SUPPLIED RECORDS below:
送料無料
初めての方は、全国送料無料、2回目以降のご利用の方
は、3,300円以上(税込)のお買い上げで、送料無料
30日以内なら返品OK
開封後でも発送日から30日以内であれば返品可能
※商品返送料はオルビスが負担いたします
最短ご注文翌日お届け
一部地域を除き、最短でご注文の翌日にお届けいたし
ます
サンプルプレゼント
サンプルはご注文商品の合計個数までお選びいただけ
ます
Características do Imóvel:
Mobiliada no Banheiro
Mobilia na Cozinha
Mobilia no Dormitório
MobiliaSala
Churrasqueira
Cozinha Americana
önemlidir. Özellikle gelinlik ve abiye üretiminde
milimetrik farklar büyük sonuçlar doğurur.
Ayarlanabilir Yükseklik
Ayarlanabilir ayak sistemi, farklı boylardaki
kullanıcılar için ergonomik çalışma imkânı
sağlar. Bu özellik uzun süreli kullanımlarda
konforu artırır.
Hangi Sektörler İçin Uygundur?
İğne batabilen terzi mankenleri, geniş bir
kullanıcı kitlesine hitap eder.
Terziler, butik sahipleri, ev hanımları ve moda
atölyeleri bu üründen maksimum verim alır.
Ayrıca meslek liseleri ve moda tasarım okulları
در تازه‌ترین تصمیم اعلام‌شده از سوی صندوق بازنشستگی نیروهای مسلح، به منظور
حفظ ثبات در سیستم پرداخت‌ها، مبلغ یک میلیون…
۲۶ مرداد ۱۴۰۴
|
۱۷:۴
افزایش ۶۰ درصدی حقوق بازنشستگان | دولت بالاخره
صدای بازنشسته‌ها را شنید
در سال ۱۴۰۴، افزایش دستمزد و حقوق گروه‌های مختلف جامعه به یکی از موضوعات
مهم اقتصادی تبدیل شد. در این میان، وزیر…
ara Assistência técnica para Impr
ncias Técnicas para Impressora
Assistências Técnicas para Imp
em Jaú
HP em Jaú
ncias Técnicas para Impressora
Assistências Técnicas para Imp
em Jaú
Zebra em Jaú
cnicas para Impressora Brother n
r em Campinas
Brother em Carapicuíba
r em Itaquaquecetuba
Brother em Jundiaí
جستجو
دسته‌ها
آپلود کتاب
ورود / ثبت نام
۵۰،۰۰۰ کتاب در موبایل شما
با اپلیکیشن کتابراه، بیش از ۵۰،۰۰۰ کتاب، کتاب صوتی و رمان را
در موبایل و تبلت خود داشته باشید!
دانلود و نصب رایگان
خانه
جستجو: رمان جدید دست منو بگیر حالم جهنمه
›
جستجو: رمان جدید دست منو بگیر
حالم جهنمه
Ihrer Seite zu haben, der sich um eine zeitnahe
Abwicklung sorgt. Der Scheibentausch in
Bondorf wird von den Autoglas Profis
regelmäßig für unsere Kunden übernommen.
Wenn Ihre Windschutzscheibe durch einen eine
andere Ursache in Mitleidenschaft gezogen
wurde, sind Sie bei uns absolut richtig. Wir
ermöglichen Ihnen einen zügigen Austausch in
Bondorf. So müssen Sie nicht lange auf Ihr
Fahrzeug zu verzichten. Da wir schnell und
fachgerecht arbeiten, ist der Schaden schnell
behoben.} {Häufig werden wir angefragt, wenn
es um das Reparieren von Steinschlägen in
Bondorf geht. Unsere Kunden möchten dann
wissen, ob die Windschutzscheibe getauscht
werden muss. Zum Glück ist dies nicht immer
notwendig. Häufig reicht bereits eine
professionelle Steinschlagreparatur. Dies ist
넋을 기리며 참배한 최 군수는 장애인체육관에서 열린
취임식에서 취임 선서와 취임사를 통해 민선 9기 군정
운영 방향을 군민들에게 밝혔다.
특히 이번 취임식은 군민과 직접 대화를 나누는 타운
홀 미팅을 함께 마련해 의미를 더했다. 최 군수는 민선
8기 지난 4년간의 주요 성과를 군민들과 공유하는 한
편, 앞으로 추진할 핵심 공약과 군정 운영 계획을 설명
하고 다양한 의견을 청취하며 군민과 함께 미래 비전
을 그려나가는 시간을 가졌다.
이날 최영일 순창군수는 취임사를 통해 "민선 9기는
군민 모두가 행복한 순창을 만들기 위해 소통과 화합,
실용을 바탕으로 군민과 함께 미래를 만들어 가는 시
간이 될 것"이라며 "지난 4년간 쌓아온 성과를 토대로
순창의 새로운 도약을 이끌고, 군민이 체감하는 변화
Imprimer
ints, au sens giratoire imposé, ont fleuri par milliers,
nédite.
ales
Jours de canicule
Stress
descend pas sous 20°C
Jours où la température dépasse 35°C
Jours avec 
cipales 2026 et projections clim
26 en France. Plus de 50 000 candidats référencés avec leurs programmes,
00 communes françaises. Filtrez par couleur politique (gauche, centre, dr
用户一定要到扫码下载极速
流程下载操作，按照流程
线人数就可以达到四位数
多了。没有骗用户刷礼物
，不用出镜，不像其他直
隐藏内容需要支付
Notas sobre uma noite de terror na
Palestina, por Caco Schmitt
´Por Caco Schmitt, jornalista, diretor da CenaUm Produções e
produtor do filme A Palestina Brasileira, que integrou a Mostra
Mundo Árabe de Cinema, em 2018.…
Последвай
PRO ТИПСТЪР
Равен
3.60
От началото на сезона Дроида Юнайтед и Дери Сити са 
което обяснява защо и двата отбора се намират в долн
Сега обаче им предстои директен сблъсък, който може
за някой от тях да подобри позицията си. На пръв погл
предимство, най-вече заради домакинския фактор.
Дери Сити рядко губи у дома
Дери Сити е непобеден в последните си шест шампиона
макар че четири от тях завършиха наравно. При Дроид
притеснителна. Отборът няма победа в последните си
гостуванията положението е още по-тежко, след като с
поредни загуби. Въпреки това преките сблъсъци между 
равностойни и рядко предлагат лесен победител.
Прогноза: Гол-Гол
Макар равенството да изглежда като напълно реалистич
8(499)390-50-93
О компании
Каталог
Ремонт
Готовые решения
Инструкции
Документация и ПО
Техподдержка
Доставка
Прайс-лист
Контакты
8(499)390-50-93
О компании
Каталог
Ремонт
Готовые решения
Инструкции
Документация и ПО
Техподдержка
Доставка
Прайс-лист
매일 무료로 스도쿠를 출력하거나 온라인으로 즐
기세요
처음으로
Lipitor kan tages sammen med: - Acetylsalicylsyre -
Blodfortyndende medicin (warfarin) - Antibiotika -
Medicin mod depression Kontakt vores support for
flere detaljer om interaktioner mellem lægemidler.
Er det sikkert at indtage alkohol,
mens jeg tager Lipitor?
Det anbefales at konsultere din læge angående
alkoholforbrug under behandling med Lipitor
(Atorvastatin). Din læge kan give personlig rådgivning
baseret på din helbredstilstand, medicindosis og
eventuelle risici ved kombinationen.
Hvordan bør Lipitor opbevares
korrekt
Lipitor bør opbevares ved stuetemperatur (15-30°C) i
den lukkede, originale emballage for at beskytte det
End of SUPPLIED RECORDS.
- EXERCISE REQUIREMENTS: Copy out each line of the data containing the string "Windschutzscheibe".

- SOLUTION BELOW:
Wenn Ihre Windschutzscheibe durch einen eine
wissen, ob die Windschutzscheibe getauscht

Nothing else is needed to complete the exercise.